# PLASTIC OR GLASS BOTTLE?



## malteselove (Jun 1, 2007)

I've got Koda drinking from a water bottle. However, I've heard that glass bottles are best, especially for eye stain prevention. The one I'm using is Lixit's plastic bottle. Is this fine? Or should I be buying a glass one? If so, do you all know of a great glass water bottle? I know Lixit has one out there, however, in order for it not to drip, you must fill the bottle up to the top. (This is quite wasteful, as I change the water out daily and I only use Desani water.) I also heard that the glass one with the black rubber stopper leaks a bunch.

What's your thoughts on this?


----------



## Cosy (Feb 9, 2006)

I use a regular water bottle (like Ozarka or Aquafina) which screws
into a nozzle that is really well made. It never drips.
I know someone posted the link to it on this board but I've misplaced it.
I improvised a hanger on my cupboard door
to attach the bottle. It will work on most cupboards.
It's meant to attach to a cage or crate. I just pulled the body of the
hanger down straight and attached it to that. Voila. 
My dogs don't have eye stain from the bottles. I don't know about
the Lixit plastic. I've used glass in the past.


----------



## Missy&Maggie (Jun 17, 2007)

I use this water bottle. It sounds like the same one that Brit uses. It is great! It never leaks! We have found that smart water sports bottle work nicely.
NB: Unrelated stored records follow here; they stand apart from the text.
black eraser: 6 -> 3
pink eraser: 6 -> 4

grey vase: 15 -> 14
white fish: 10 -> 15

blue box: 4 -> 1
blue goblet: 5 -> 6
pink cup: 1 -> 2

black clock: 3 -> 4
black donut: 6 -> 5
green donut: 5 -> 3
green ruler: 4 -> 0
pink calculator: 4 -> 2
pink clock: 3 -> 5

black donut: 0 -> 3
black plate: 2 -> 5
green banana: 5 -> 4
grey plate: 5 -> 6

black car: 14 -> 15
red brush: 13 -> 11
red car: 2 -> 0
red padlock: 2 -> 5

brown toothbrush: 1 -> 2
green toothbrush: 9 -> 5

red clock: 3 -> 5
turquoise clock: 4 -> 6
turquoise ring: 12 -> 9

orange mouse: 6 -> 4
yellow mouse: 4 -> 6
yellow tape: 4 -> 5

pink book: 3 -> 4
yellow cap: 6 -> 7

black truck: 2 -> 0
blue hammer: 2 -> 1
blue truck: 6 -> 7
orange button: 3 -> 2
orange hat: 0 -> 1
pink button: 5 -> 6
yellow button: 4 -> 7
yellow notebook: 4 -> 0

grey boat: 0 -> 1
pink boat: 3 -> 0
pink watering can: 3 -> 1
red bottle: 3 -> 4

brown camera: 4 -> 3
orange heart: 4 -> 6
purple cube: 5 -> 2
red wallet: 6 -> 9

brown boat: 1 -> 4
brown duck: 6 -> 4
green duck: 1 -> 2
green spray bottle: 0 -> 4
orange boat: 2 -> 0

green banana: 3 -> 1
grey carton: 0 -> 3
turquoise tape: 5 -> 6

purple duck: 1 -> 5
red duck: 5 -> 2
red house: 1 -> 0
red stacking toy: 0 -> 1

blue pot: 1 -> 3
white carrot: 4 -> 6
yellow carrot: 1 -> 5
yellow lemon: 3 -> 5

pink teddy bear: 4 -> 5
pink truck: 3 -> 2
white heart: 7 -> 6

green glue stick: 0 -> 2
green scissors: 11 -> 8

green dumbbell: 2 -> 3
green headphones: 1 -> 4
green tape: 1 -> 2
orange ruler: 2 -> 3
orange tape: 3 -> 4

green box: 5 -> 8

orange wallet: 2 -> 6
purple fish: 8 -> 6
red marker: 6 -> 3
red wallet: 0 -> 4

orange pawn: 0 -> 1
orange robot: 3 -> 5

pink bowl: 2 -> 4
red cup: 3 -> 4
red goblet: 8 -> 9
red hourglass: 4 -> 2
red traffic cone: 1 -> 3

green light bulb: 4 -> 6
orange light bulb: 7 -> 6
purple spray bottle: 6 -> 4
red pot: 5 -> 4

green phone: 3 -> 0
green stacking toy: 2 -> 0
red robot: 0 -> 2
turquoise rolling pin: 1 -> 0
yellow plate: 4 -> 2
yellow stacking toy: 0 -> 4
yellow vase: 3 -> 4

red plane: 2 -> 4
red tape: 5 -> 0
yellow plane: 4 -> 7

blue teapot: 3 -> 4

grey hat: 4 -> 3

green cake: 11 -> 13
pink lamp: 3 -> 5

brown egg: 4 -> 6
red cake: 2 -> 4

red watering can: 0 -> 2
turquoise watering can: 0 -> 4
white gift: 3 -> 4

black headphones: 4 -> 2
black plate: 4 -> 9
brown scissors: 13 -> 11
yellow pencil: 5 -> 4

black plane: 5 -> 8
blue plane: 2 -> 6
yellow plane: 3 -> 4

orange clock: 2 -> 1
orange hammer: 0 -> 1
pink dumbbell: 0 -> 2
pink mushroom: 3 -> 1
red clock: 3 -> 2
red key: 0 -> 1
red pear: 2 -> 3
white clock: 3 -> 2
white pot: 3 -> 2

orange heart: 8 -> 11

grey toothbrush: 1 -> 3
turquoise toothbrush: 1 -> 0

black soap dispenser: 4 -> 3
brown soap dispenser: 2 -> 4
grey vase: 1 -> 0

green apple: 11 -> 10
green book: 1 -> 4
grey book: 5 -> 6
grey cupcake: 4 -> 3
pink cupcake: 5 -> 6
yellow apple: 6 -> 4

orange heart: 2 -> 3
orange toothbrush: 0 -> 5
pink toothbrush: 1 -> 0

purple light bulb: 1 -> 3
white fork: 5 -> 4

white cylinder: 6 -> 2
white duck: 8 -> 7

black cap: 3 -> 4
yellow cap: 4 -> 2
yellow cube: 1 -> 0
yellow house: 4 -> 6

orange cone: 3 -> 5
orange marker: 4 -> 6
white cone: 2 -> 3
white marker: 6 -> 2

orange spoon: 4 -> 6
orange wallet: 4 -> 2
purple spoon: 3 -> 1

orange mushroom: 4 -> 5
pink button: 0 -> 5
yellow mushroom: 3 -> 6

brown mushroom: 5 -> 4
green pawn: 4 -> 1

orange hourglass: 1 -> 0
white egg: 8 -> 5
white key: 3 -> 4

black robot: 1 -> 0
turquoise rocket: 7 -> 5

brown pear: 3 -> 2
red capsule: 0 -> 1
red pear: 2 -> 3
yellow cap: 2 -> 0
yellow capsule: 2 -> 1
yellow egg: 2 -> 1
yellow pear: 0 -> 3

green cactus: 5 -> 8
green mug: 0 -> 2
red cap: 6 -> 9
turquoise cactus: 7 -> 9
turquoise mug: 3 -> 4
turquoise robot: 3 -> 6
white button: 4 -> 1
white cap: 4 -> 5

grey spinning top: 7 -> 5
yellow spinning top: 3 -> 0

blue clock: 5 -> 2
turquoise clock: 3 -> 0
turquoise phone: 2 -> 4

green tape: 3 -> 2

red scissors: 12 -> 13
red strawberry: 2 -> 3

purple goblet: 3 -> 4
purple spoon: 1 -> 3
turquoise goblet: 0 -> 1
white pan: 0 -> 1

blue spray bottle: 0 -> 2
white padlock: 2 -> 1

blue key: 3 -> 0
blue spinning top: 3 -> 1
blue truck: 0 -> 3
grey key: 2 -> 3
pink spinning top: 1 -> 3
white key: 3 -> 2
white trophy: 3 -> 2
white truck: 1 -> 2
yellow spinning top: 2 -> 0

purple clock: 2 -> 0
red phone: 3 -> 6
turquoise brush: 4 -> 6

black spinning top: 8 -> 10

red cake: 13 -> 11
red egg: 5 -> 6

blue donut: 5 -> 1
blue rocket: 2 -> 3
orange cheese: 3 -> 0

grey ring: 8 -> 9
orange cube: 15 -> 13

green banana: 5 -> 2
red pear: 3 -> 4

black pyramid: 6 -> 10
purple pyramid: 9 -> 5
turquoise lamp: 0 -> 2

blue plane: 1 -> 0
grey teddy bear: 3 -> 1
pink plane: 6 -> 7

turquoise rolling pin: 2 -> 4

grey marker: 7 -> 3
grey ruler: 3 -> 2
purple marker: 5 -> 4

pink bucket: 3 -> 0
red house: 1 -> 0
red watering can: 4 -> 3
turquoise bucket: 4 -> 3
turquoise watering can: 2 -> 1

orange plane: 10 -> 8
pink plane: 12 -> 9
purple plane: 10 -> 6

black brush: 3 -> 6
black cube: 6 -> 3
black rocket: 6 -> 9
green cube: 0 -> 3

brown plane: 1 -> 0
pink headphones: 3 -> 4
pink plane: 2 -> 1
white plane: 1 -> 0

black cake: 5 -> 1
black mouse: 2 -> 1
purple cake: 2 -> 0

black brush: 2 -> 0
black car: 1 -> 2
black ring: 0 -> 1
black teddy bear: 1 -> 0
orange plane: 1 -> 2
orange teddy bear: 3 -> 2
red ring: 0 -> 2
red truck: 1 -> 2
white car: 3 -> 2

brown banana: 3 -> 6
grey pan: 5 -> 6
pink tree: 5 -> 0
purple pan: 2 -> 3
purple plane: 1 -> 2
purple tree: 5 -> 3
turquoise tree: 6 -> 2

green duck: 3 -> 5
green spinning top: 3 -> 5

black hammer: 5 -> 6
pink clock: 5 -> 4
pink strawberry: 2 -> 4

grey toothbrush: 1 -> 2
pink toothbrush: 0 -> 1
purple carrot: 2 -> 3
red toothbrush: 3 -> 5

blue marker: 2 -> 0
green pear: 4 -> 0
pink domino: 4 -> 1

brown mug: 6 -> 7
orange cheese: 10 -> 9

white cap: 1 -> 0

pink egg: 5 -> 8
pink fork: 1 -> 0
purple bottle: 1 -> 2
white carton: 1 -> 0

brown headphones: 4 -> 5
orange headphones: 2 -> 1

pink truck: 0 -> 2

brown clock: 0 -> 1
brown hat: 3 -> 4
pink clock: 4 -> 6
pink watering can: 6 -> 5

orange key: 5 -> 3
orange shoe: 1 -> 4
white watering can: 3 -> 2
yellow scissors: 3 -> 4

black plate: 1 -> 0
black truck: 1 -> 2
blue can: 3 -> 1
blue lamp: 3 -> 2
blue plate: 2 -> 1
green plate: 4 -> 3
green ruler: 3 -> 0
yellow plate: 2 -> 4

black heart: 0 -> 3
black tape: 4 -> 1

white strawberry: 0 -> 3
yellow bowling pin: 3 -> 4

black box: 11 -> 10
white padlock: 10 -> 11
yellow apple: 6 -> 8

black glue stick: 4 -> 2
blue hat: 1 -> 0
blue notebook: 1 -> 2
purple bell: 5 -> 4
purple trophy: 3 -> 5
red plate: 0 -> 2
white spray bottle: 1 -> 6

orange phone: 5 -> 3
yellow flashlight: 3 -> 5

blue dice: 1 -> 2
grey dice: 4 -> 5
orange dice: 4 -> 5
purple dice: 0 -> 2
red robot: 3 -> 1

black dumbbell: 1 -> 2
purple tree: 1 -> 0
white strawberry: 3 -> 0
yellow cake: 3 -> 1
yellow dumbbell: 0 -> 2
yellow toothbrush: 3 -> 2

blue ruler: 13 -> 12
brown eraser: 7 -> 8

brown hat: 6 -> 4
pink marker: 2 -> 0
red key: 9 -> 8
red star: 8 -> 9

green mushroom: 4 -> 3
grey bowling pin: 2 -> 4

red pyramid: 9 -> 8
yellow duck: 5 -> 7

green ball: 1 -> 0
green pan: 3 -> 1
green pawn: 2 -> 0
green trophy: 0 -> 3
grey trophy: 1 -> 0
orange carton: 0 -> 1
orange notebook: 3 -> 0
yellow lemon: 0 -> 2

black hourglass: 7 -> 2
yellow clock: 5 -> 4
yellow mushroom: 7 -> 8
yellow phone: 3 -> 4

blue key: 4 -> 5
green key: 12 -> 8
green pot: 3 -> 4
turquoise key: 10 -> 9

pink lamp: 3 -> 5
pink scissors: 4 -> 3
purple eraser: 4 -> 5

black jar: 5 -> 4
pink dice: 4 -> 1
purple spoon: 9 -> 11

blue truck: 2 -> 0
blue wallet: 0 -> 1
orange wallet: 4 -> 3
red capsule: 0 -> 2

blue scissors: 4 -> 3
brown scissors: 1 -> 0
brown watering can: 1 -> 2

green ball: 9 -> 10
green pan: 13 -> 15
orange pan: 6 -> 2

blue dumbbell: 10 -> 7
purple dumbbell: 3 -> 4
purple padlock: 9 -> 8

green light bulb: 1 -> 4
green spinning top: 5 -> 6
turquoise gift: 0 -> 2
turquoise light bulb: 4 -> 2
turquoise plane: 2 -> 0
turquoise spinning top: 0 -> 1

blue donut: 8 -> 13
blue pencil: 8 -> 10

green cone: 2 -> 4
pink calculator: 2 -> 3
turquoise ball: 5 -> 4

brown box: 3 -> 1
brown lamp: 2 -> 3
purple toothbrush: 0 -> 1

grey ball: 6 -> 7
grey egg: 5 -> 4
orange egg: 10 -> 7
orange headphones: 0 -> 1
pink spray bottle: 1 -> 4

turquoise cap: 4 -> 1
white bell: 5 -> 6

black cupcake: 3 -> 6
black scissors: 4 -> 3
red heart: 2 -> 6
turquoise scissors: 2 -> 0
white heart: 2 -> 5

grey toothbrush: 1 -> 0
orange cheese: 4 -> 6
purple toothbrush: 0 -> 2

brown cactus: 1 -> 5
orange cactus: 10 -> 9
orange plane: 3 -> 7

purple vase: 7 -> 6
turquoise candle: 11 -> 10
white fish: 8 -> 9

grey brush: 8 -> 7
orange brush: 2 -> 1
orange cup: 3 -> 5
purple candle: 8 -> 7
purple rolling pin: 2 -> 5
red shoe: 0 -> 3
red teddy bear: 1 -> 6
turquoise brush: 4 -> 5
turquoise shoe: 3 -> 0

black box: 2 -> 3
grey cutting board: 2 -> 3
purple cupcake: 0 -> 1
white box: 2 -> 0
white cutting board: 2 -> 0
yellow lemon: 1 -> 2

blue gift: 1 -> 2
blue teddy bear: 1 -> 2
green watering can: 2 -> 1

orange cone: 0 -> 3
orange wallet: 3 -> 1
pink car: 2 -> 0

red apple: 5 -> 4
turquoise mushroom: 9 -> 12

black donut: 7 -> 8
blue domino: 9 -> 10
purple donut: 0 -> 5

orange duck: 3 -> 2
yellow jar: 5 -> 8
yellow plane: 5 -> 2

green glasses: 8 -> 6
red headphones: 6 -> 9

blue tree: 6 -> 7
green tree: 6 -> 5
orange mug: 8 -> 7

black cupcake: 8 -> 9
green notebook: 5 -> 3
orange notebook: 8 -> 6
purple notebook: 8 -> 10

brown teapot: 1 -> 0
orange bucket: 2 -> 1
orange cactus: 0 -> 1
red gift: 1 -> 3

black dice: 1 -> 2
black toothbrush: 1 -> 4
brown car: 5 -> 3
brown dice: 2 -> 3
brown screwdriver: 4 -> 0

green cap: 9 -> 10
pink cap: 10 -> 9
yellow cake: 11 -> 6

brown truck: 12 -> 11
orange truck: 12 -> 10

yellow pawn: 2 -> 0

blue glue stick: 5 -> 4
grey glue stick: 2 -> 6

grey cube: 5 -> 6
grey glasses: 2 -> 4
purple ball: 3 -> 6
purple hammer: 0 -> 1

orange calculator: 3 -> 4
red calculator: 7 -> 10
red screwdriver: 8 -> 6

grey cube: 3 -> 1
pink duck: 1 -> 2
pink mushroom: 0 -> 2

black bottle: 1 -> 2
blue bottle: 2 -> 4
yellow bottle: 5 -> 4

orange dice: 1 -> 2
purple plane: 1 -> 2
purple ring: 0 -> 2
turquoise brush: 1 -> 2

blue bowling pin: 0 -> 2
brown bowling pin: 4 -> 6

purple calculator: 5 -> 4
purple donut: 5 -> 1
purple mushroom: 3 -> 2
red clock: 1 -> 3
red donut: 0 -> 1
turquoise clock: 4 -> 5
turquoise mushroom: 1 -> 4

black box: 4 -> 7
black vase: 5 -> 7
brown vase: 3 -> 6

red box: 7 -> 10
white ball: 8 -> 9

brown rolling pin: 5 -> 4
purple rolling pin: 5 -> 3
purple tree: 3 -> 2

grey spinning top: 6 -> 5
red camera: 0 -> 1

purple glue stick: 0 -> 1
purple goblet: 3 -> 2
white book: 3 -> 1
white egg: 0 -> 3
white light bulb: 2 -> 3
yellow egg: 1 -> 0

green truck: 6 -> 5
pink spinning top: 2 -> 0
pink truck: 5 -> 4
I know that other on the forum use this water bottle and recommend it as well.
Water Bottle


----------



## bellaratamaltese (May 24, 2006)

> I use this water bottle. It sounds like the same one that Brit uses. It is great! It never leaks! We have found that smart water sports bottle work nicely. I know that other on the forum use this water bottle and recommend it as well.
> Water Bottle
> 
> 
> ...


Yep, that's the water bottle I use. It works great!


----------



## malteselove (Jun 1, 2007)

> > index.php?act=findpost&pid=434076
> 
> 
> 
> ...



I do have one of these as it was on my breeders web site store. However, I've noticed that Koda tends to cry at times and then starts biting the nozzle. When I walk up to it, it's been stuck and doesn't allow for an easy water flow. I always have to touch it a few times to get it flowing once again. I don't want to be gone and have the poor lil' guy begging for water. So I've switched to the lixit bottle and yet I wonder if the plastic is ok.
Hummmm...............


----------



## Cosy (Feb 9, 2006)

Yes, that's the one! I have it in pink. I love it. No leaking!


----------



## Cosy (Feb 9, 2006)

You mean the blue one gets stuck? I haven't had that happen. I do
wash the nozzle in soapy water every few days as they can get crumbs
or saliva built up on the nozzle. Maybe that's what causes the sticking?


----------



## munchkn8835 (May 23, 2010)

That's the one I have and I don't seem to be able to find a bottle to fit it now. It also started leaking. Would love to get it working again.


----------



## Grace'sMom (Feb 22, 2012)

Missy&Maggie said:


> I use this water bottle. It sounds like the same one that Brit uses. It is great! It never leaks! We have found that smart water sports bottle work nicely. I know that other on the forum use this water bottle and recommend it as well.
> Water Bottle


:blink: Did a double take.... Do they like Raspberry water? :HistericalSmiley:


----------



## mostlytina (Jan 3, 2009)

I'd say glass one is probably better because most of the plastic water bottle is not made to be reused (especially those we use for convenience). I think most of the adapter is standardized, so both plastic/glass should fit just fine. About tear stain... I wish I can say glass will work the magic. I used glass bottle the day I got my pup... I don't see any difference regarding tear stain. Ugh! They eat the same food; drink the same water. One has tear stain and one doesn't.


----------



## munchkn8835 (May 23, 2010)

Where can I find a glass bottle that fits it? Any suggestions?


----------



## mostlytina (Jan 3, 2009)

I got mine actually from the grocery store... I believe it's a club soda bottle. It's a smaller bottle and work out perfectly for my two girls. I wash the bottle and change the water everyday... seems to be the right size for two malts to drink for a day.


----------